« Les mouvements antidémocratiques menacent partout en Europe. Ils nuisent au climat, à la démocratie, à la justice sociale, au féminisme… Pour eux le pétrole est roi et l’écologie est punitive. Pour assainir l’atmosphère donnez de la voix ! » Ces trois dernières semaines, les internautes français ont pu voir passer, sur Instagram ou Facebook, cette publicité ou d’autres très similaires, les incitant à aller voter dimanche 9 juin. Vingt mille euros de budget, un site Internet et une page Facebook créés très récemment, et à la mention légale indiquant qui a financé cette campagne, le nom d’une entreprise irlandaise : Full Beam Media.
En France, les publicités politiques sur Internet sont interdites durant les périodes de campagne électorale. Alors inciter à aller aux urnes, en évoquant des thèmes spécifiques comme le fait Full Beam Media mais sans soutenir une liste ou un parti, est-il légal ?
Le sujet est complexe. « Voter est un acte citoyen, mais aussi politique », note Gérard Haas, avocat spécialisé dans le droit du numérique et fondateur du cabinet Haas avocats à Paris, qui a examiné plusieurs des encarts de Full Beam Media pour Le Monde. « Soit on a une vision très large, et on considère que [ce type de publicité] est une information qui incite avant tout à aller voter, et qu’on y adjoint des thèmes plutôt fédérateurs pour motiver les électeurs.
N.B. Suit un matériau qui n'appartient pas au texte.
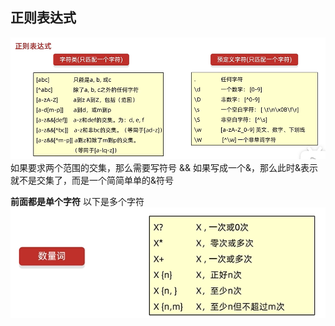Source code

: ## 正则表达式
![alt text](image-20.png)
如果要求两个范围的交集，那么需要写符号 &&
如果写成一个&，那么此时&表示就不是交集了，而是一个简简单单的&符号

**前面都是单个字符**
以下是多个字符
![alt text](./img/image-22.png)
Soit on considère qu’il y a une finalité politique, que ces publicités disent en substance “allez voter, mais allez voter pour un parti qui représente ces thématiques”. » En l’occurrence, des partis écologistes, ou plus largement progressistes.
Enjeux de transparence
La nature des publicités n’est pas le seul critère qui pose question sur ce type de campagnes. Les droits français et européen imposent en effet aux acteurs qui financent des réclames politiques d’être transparents sur leur identité et l’origine des fonds. Notamment parce qu’un nouveau règlement européen, formellement entré en vigueur en mars 2024 mais qui ne sera applicable qu’à partir d’octobre 2025, interdit totalement la publication de publicités financées par des acteurs extra-européens en période électorale.
Or, rien ne permet de savoir concrètement pour qui roule Full Beam Media. Ces dernières semaines, la société a aussi financé d’importantes campagnes en Espagne, sur des thèmes écologistes et sur les droits des femmes ; en Pologne, pour inciter les électeurs à voter pour des « candidats compétents » ; et en Allemagne, avec une campagne critiquant de manière voilée le parti d’extrême droite Alternativ für Deutschland (AfD), autour du slogan « Il n’y a pas d’alternative à l’Europe ».